From the entries below, return only the lines starting at the one that contains "right front paw: (754, 619)" and ending at the one that contains "neck: (54, 217)", exactly as they stand.

**** RECORDS FOR THIS TASK ****

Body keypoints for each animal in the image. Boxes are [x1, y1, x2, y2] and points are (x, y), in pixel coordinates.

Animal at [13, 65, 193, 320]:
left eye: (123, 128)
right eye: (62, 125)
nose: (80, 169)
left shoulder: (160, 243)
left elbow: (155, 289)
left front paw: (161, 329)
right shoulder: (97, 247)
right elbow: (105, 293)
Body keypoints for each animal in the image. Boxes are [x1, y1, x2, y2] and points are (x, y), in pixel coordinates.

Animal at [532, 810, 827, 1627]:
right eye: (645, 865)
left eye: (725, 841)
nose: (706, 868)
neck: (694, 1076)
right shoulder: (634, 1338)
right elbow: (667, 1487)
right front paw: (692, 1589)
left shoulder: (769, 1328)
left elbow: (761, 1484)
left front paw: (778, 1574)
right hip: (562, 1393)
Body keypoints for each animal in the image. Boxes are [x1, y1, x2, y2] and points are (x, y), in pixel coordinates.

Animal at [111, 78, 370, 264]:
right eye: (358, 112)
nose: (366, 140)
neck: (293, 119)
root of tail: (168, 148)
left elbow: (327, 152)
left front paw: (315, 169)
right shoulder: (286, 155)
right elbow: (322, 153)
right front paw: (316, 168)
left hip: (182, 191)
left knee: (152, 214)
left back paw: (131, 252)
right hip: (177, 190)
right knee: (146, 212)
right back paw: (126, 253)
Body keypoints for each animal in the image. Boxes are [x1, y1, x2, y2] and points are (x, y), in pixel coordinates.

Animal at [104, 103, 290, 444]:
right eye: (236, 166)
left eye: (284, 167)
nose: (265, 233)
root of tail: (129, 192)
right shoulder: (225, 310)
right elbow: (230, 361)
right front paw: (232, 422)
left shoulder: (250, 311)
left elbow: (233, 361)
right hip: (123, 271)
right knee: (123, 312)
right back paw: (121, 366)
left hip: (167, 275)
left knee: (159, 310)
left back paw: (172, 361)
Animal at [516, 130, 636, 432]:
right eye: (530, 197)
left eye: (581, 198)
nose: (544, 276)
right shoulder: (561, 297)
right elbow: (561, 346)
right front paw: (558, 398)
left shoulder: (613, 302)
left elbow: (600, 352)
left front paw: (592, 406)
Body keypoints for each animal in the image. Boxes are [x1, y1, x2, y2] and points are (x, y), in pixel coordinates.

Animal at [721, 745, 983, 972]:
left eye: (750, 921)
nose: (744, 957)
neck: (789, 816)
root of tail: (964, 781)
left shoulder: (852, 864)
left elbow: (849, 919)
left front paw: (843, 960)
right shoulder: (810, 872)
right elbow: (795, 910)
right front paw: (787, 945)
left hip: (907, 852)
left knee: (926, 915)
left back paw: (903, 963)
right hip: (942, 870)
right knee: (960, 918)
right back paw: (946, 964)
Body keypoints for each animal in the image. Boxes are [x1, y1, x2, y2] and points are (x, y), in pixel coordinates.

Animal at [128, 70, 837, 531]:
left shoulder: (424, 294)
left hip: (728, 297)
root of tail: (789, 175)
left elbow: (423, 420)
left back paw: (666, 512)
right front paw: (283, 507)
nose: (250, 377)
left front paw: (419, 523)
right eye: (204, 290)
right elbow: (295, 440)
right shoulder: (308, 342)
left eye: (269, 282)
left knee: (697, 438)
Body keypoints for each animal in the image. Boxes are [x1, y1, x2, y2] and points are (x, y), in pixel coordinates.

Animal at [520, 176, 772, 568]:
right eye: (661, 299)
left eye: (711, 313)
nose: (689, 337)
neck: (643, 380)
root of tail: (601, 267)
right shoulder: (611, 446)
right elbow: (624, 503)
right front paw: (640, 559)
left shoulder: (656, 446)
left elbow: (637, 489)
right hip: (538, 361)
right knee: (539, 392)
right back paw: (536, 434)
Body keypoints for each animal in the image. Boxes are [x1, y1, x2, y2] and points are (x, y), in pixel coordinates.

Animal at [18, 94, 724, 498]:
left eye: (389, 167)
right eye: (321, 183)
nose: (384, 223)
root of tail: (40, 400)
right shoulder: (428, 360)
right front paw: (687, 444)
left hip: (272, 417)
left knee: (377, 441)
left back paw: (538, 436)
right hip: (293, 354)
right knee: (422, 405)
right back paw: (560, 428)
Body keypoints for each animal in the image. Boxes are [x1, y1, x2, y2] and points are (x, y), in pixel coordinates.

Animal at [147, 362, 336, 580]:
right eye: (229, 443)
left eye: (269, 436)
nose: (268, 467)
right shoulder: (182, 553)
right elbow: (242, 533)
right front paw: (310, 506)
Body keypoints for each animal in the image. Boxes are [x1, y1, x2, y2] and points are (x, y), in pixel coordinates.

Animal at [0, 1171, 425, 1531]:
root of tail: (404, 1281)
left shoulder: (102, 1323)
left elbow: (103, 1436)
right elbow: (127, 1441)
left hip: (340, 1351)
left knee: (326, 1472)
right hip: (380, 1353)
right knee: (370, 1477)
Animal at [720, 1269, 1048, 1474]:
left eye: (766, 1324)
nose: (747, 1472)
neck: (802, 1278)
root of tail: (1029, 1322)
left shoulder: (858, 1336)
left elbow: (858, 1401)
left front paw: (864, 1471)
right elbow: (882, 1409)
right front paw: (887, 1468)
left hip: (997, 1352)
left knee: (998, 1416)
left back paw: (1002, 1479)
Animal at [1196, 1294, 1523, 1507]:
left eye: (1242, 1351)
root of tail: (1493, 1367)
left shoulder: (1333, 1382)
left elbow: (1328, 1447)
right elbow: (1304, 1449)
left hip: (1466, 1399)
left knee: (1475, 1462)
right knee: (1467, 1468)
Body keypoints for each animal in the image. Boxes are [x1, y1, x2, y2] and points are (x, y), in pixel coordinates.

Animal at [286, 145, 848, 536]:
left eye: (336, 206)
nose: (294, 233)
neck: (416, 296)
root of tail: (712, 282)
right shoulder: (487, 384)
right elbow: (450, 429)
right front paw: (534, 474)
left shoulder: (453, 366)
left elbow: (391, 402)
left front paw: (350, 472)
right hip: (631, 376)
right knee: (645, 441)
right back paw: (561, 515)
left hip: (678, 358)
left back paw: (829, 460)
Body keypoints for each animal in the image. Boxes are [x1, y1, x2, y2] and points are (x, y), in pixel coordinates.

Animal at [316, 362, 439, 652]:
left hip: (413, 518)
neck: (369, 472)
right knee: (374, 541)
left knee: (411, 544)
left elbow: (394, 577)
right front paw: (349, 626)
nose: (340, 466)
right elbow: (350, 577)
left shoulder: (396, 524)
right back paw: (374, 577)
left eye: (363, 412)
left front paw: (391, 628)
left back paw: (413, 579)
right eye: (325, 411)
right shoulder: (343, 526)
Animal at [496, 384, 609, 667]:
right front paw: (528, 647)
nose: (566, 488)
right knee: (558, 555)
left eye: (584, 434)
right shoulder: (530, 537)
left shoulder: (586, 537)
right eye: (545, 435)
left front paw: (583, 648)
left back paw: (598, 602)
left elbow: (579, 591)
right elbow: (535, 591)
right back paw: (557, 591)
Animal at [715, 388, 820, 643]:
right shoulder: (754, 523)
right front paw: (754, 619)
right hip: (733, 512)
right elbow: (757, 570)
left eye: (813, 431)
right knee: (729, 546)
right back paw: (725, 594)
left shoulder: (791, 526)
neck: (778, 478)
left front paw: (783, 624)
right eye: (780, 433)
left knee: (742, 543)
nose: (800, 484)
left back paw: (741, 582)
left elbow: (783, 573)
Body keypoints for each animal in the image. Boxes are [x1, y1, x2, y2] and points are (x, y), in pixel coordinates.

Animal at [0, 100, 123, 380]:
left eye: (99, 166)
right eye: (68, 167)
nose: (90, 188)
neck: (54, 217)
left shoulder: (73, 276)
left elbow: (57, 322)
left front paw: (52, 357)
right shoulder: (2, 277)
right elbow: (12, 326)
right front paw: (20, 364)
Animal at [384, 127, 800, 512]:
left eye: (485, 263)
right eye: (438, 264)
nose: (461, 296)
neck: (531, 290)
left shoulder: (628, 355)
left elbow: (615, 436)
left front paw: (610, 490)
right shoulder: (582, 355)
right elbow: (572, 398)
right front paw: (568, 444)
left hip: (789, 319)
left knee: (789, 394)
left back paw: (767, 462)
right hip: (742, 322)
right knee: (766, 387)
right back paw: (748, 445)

****

■ **TASK SOLUTION**
right front paw: (754, 619)
right hip: (733, 512)
right elbow: (757, 570)
left eye: (813, 431)
right knee: (729, 546)
right back paw: (725, 594)
left shoulder: (791, 526)
neck: (778, 478)
left front paw: (783, 624)
right eye: (780, 433)
left knee: (742, 543)
nose: (800, 484)
left back paw: (741, 582)
left elbow: (783, 573)
Body keypoints for each animal in the image. Boxes are [x1, y1, x2, y2] and points are (x, y), in pixel coordinates.

Animal at [0, 100, 123, 380]:
left eye: (99, 166)
right eye: (68, 167)
nose: (90, 188)
neck: (54, 217)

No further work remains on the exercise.